Nexus: Garry, Russell, Bill, Bob
Photo: Carol Judson/Bonnie Sheckter
TorQ: Daniel, Richard, Adam, Jamie
Photo: Tara McMullen
TorQ and Nexus have performed Drumming several times in Toronto and the surrounding area. One of these Drumming performances was in 2014 at the Open Ears Festival of Music and Sound in Kitchener-Waterloo, Ontario, about an hour’s drive west of Toronto. The festival uses unusual venues to present an eclectic range of musics from new classical music to electroacoustic, musique actuelle, and sound installations. In addition to Nexus and TorQ, Brennan Connolly played percussion, Gillian Stone and Amy Gottung from the University of Toronto were the singers, and Laura Chambers played piccolo. TorQ member, Richard Burrows is currently the Artistic Director of the festival and is planning another performance of Drumming when the Covid pandemic has lessened enough to hold public concerts once again.

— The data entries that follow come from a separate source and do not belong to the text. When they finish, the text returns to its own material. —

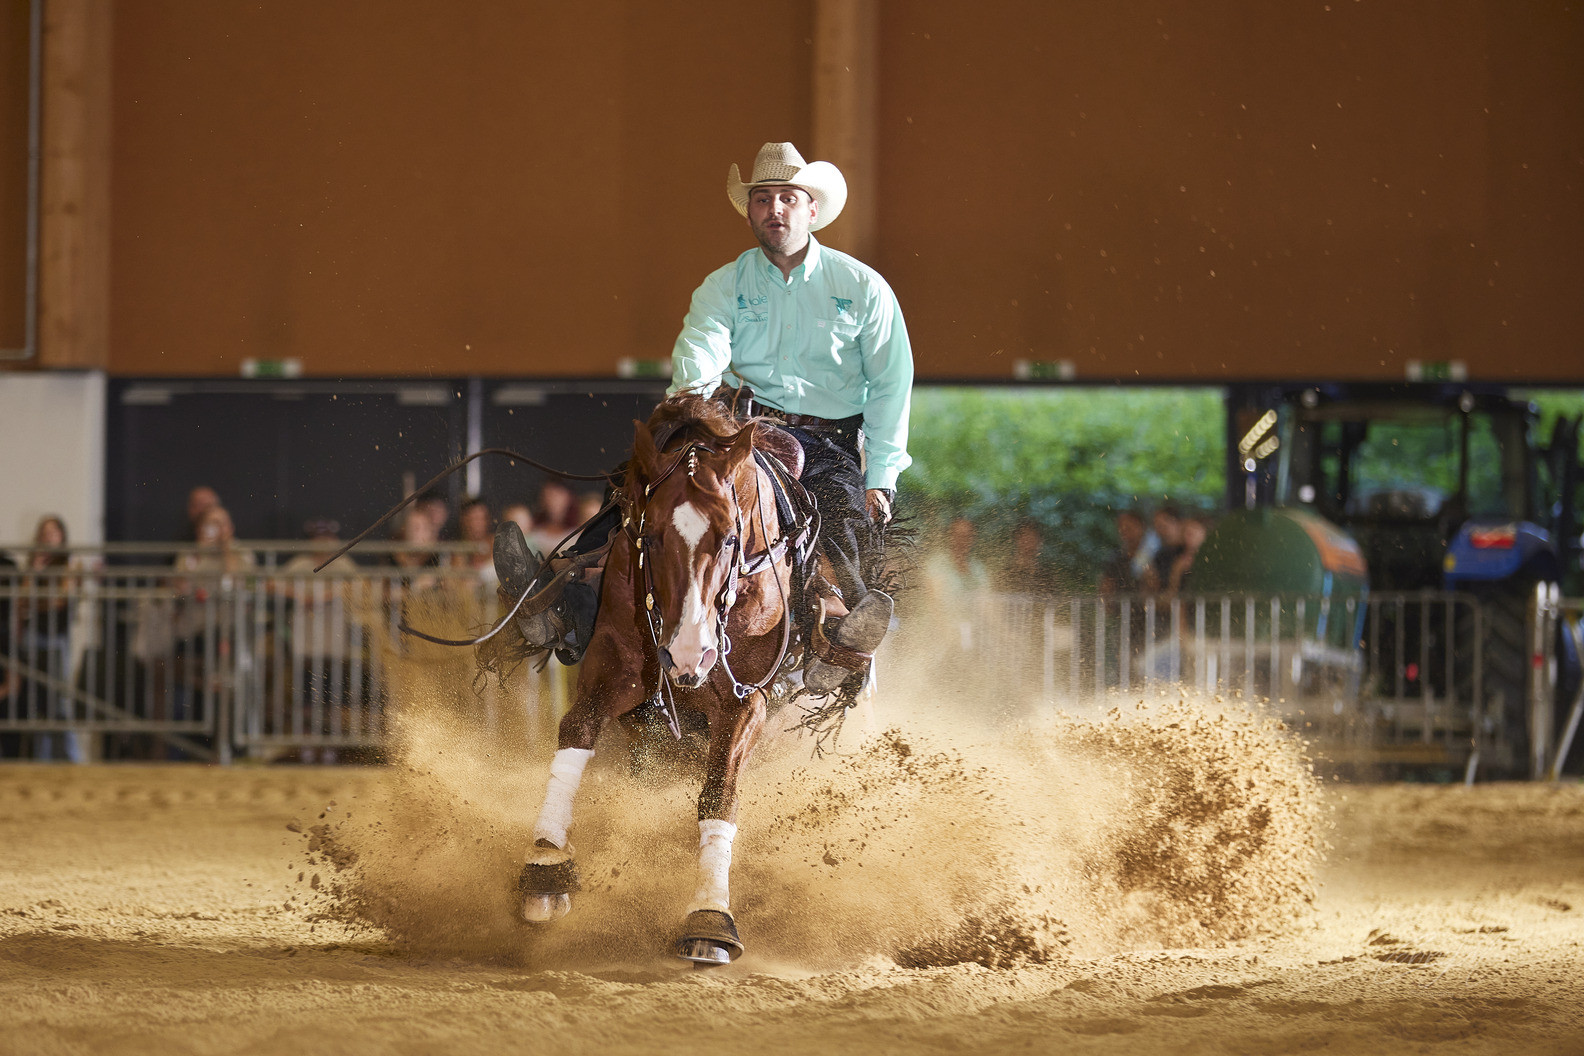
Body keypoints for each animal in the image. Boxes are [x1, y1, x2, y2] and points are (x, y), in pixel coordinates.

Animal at [516, 393, 819, 966]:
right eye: (650, 537)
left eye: (729, 537)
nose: (687, 654)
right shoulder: (614, 669)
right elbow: (575, 733)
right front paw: (545, 867)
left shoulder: (746, 701)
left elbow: (719, 793)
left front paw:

Soundstreams Canada and its Artistic Director, Lawrence Cherney, have been some of the biggest supporters of Steve Reich’s music in Canada for many years. Soundstreams was a co-commissioner for Mallet Quartet and in 2010 presented the Canadian premiere of the piece with Nexus in Koerner Hall, Toronto. In addition to the premiere of Mallet Quartet, Soundstreams has presented Canadian premieres of Daniel Variations, You Are (Variations), and 2×5 as well as several performances of Six Pianos.
In April 2016, Soundstreams produced a week-long celebration of Steve Reich’s upcoming 80th birthday with concerts, lectures, and special events. The final concert of the week was at venerable Massey Hall in Toronto where we performed Clapping Music, Tehillim, and Music for 18 Musicians. On Monday, April 11 of that week, Steve performed Drumming, Part I with three of us from Nexus in a private concert at Integral House in the Rosedale section of Toronto. As far as I know, that is the last time Steve played in Drumming.